TG was performed as described previously [37], but with slight modifications. Plasma (50% vol/vol in the final reaction) were set up in wells of a conical well microplate followed by the addition of a mixture of phospholipids (4 μM final concentration), corn trypsin inhibitor (CTI) (100 μg/mL final concentration), TF, or FXIa (0.015 to 60 pM and 0.049 to 200 IU/mL, respectively), and the remaining volume was Tris-BSA buffer (pH 7.4, Aniara, West Chester, OH, USA). Clotting was initiated by transferring the plasma mixture into a half-area 96-well flat bottom plate containing CaCl₂ (10.9 mM final concentration) and fluorogenic substrate Z-Gly-Gly-Arg-AMC (1.25% vol/vol, 800 μM final concentration) using a 96-channel pipettor (ViaFlo 96, Integra Biosciences, Hudson, NH, USA) in order to permit rapid and simultaneous recalcification in all of the wells of the microplate. The flat bottom plate, which contained the activated reaction mixture, was transferred to an Infinite F500 (Tecan, Männedorf, Switzerland) microplate reader regulated at 37⁰ C. Fluoresence (380 nm excitation, 430 nm emission) and absorbance (492 nm) were recorded every 40–50 s.

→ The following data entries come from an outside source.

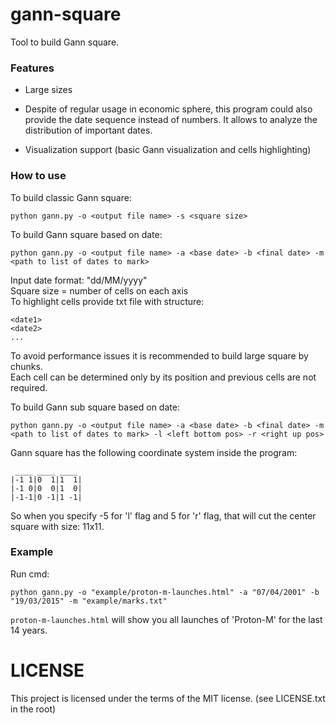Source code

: # gann-square

Tool to build Gann square.

### Features

* Large sizes

* Despite of regular usage in economic sphere, this program could also provide the date sequence instead of numbers. It allows to analyze the distribution of important dates.

* Visualization support (basic Gann visualization and cells highlighting)


### How to use  

To build classic Gann square:  
 
```
python gann.py -o <output file name> -s <square size>
```  
  
To build Gann square based on date:

```  
python gann.py -o <output file name> -a <base date> -b <final date> -m <path to list of dates to mark>
```  

Input date format: "dd/MM/yyyy"  
Square size = number of cells on each axis    
To highlight cells provide txt file with structure:    

```  
<date1>  
<date2>  
...
```  

To avoid performance issues it is recommended to build large square by chunks.  
Each cell can be determined only by its position and previous cells are not required.  

To build Gann sub square based on date:  

```  
python gann.py -o <output file name> -a <base date> -b <final date> -m <path to list of dates to mark> -l <left bottom pos> -r <right up pos>
```  

Gann square has the following coordinate system inside the program:  

```  
 ____ ____ ____
|-1 1|0  1|1  1|
|-1 0|0  0|1  0|
|-1-1|0 -1|1 -1|

```  
  
So when you specify -5 for 'l' flag and 5 for 'r' flag, that will cut the center square with size: 11x11.  


### Example  

Run cmd:

```  
python gann.py -o "example/proton-m-launches.html" -a "07/04/2001" -b "19/03/2015" -m "example/marks.txt"
```  

`proton-m-launches.html` will show you all launches of 'Proton-M' for the last 14 years.  


# LICENSE
This project is licensed under the terms of the MIT license. (see LICENSE.txt in the root)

TF and FXIa sensitivity ranges for each parameter were defined as the higher and lower sensitivity borders (LSB and HSB, respectively; Figure 1). For the samples with poor or undetectable TG or clotting signal in the control sample (plasma sample without added TF or FXIa), the LSB and HSB were defined as the TF or FXIa concentrations providing 20% (for LSB) and 80% (for HSB) of the maximal parameter value, respectively, for each experiment (Figure 1A). For the plasma samples in which the blank responses (i.e., TG without TF or FXIa triggers) were higher than 1/5th (20%) of the maximal responses, 120% of the blank value was used as the LSB (Figure 1B). In order to obtain the overall TG sensitivity over all of the TG parameters combined, the highest LSB and the lowest HSB values were selected by comparing the LSB and HSB values for TPH with those for TPT.

Y. Liang, I. Tarandovskiy, S. S. Surov, and M.V. Ovanesov are employees of the U.S. Food and Drug Administration. This is an informal communication, and it represents the own best judgment of the authors. These comments do not bind or obligate the FDA.